Sensor technology has gained significant traction in recent years for monitoring ALS patients. Wearable sensors, such as accelerometers and gyroscopes, have continuously monitored motor function, gait, and other physical activities [5,9,10,11]. Accelerometer studies demonstrated their effectiveness in capturing detailed movement patterns, providing valuable data for assessing motor decline in ALS patients [6,10,9]. Vieira et al. [12] developed a model targeting ALS progression prediction based on voice samples and accelerometer measurements from a four-year longitudinal dataset. This model was used to predict bulbar-related and limb-related ALSFRS-R scores. Straczkiewicz et al. [11] used wrist wearables and ALSFRS-R self-entries data to propose new measures to quantify the count and duration of upper limb movements.
In addition to sensor data, integrating patients' self-assessment data has proven beneficial in understanding ALS progression. Studies have shown that self-reported pain, fatigue, and quality of life measures can provide critical insights that complement objective sensor data [13,7].

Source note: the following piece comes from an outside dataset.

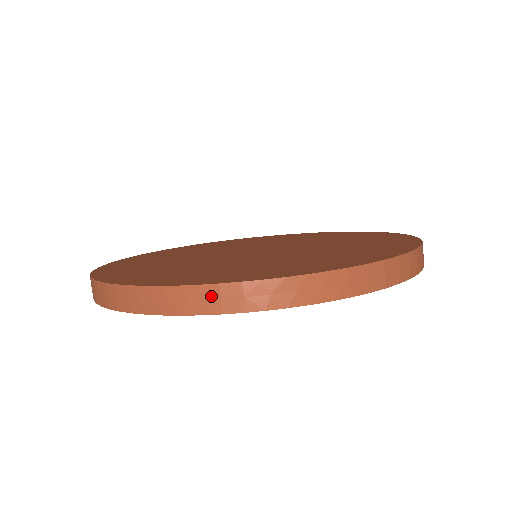
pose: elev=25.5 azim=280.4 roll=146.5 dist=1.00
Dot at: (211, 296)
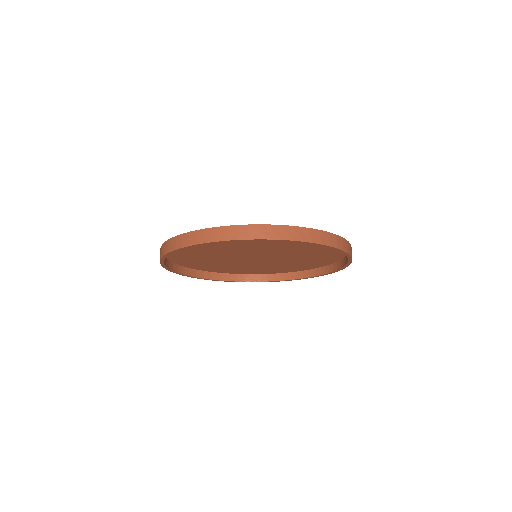
Dot at: (244, 230)
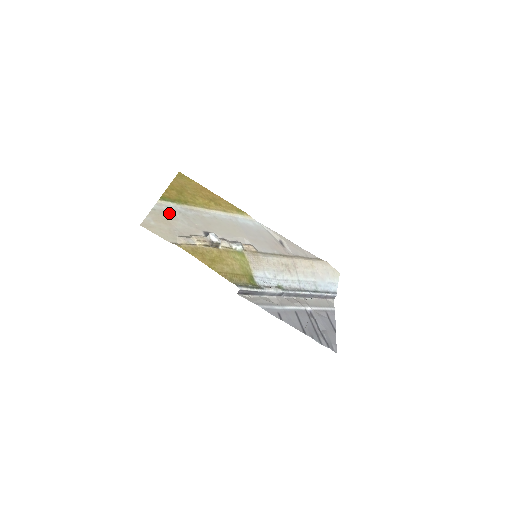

Machine learning techniques have been increasingly applied to predict disease progression in ALS [14]. Predicting the progression of the functional domains (twelve questions) assessed by the well-known functional scale, the ALSFRS-R was also investigated by Gordon and Lerner [15]. They modeled a multiclass classifier using demographic, respiratory assessments, genetic data, and other dynamic data to predict the values of each ALSFRS-R question at the time of the last patient visit.
Subspace techniques, such as pattern mining, biclustering, and triclustering, discover local patterns with non-constant coherencies with potential for predictive tasks. Martins et al. [16] recently proposed combining itemset mining with sequential pattern mining to uncover disease presentation and progression patterns in ALS patients and utilize these patterns to forecast the need for NIV. In a similar approach with the same prognostic target, Matos et al. [17] suggested a classifier based on biclustering. Biclustering [18,19] was used to locate groups of patients with similar values in subsets of clinical features (biclusters), which were then combined with static data as features. Although promising, none of these methods considered the temporal relationship of features. Soares et al. [20] proposed BicTric, a classifier capable of learning predictive models from both static and temporal data using discriminative patterns obtained through biclustering and triclustering [21,22,23]. Recently, Soares et al. [24] enhanced BicTric with TCtriCluster, a triclustering algorithm incorporating temporal contiguity constraints. These approaches utilized temporal preprocessing with snapshots and the time windows method proposed by Carreiro et al. [25] to learn predictive models for various clinically relevant ALS endpoints.
Integrating multi-modal data sources, including sensor data, self-assessments, and traditional clinical metrics, has shown potential in providing a more comprehensive understanding of ALS progression. Johnson et al. [8] conducted a study combining wearable sensor data with patient-reported outcomes and clinical assessments, demonstrating that multi-modal data fusion could enhance predictive accuracy and offer deeper insights into disease dynamics.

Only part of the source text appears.